A Small Business Loan from a Hedge Fund?

BusinessWeek – In early 2008, Jim Gee hit an impasse. Over the previous five years, Gee had been expanding Trinity Communications, a small cable-TV company in Marion County, Tenn., that he founded in 2003. With startup costs of nearly $3 million, Gee had used personal funds to get the business rolling, laying fiber optic cables across two rural towns and attracting new subscribers. By 2008 he had 600 customers and 6 employees, but Gee couldn’t find additional funds to service new towns and sign new subscribers.

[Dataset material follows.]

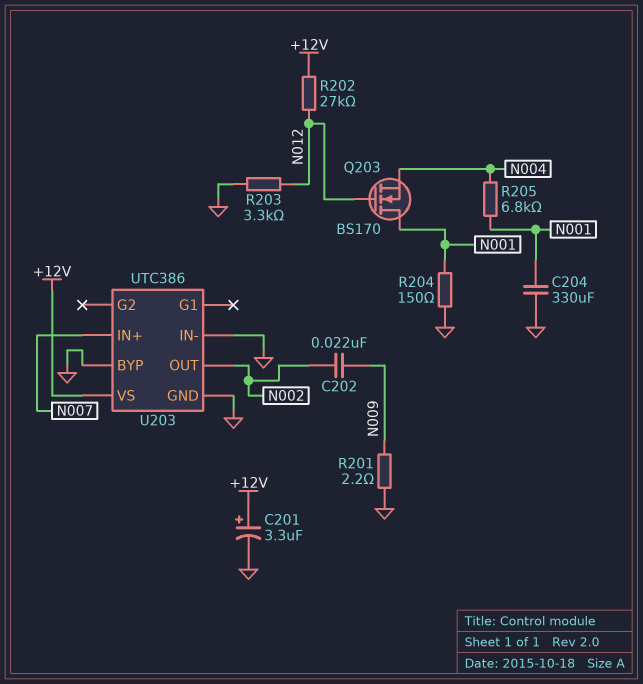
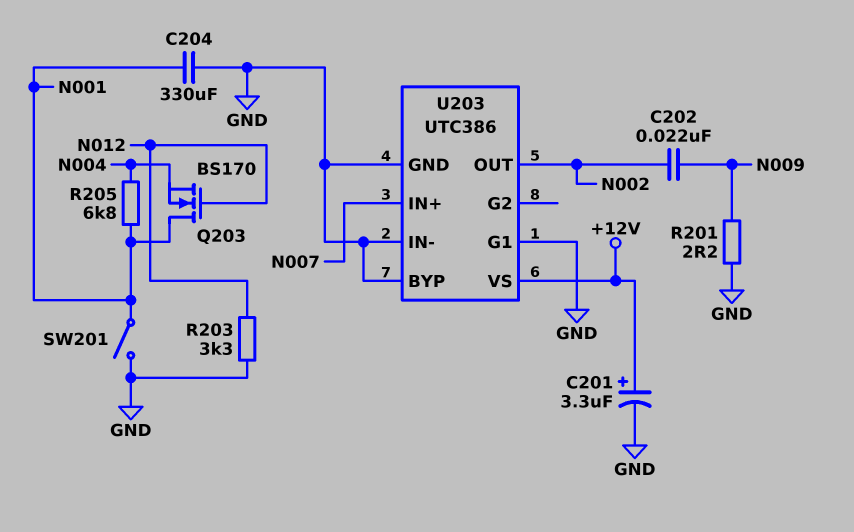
R202: 27k (+12V, N012) -> none
R204: 150 (GND, N001) -> none
SW201: none -> switch (GND, N001)
U203 pin G1: none -> GND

"Local lending was just not available," says Gee. After he exhausted possibilities at traditional lenders, his attorney recommended that he reach out to a hedge fund that had recently started providing asset-based loans to small companies. So Gee met with Genesis Merchant Partners, a fund launched by the $145 million, Connecticut-based hedge fund Sands Brothers Asset Management. Within two weeks of the meeting, Gee had secured a 15-month, $500,000 loan from Genesis, carrying an interest rate of over 14% after fees, with a 10% penalty if he were to pay it off early. Trinity has nearly tripled its subscriber base since it secured the loan, says Gee. His company is now taking out a second loan for a similar amount from Genesis to continue its growth plan. He doesn’t consider the terms particularly onerous: "I was open to go as high as 15%."